Materials provided:
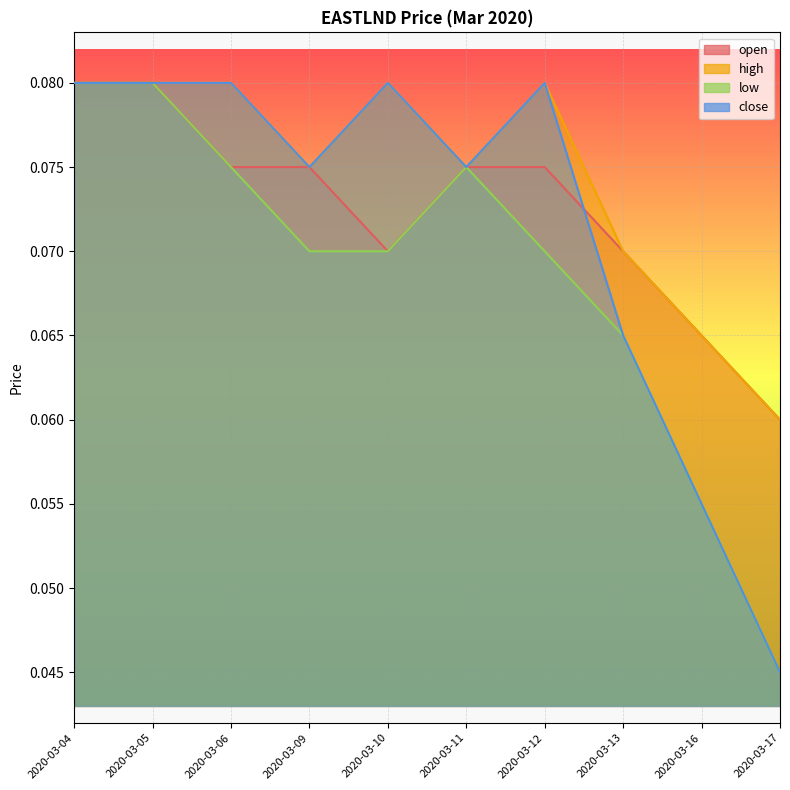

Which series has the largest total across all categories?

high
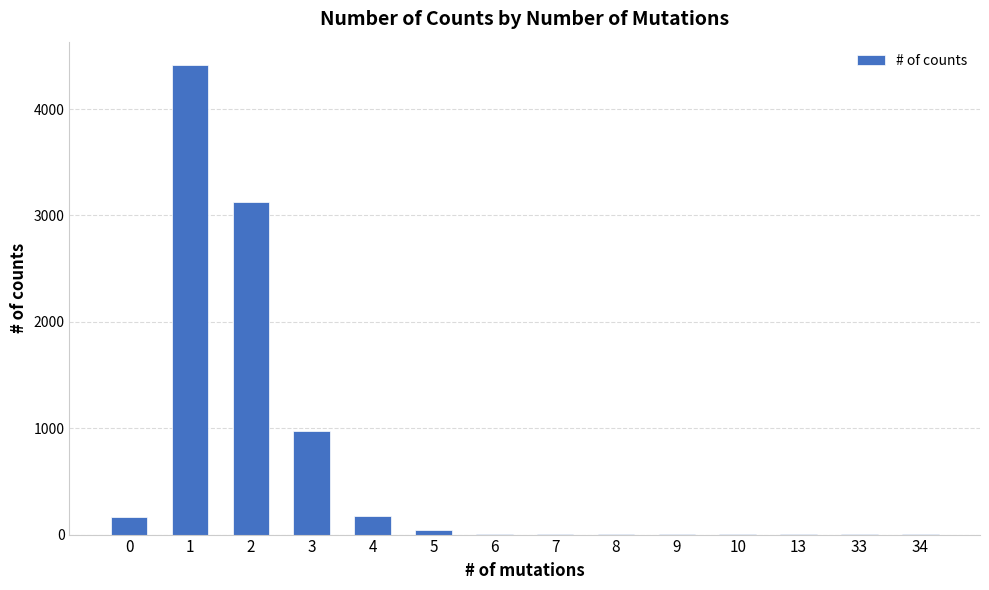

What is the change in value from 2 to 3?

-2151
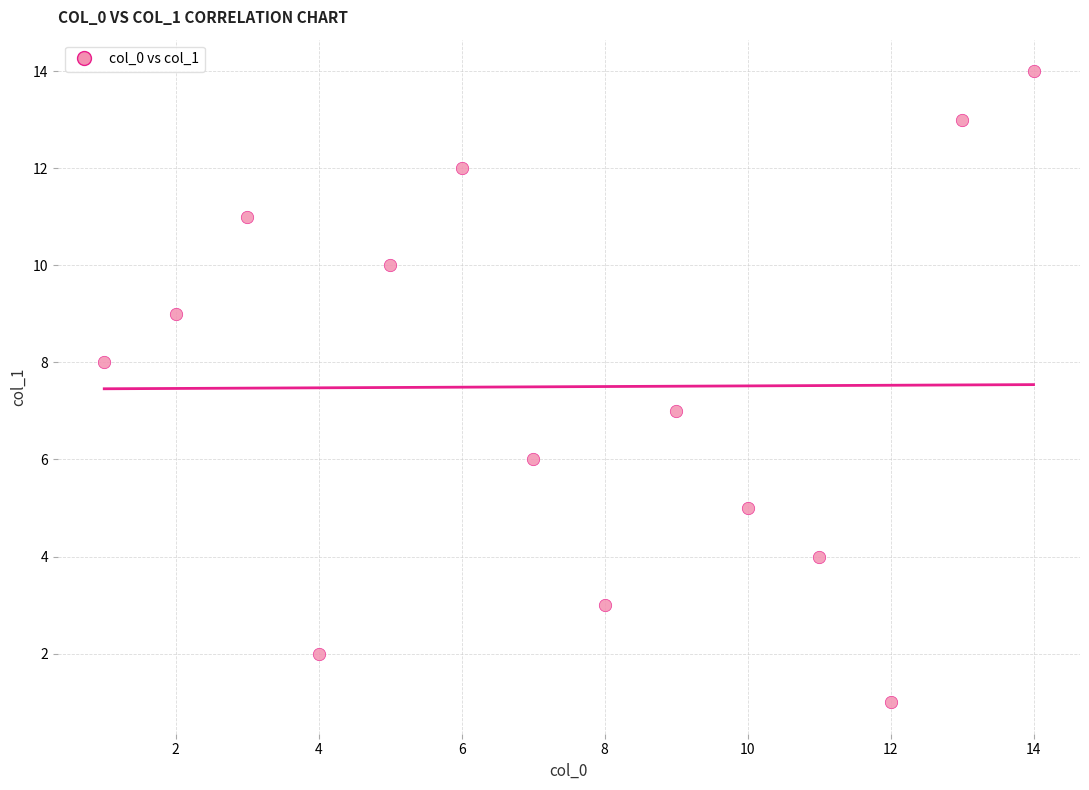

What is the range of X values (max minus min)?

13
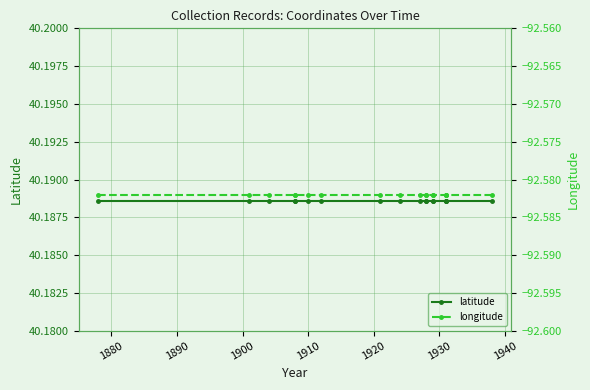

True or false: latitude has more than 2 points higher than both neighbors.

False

Problem: Reproduce all of the rows above word for word, but leave out the pictures.

Your response:
Which series has the largest total across all categories?

high

What is the change in value from 2 to 3?

-2151

What is the range of X values (max minus min)?

13

True or false: latitude has more than 2 points higher than both neighbors.

False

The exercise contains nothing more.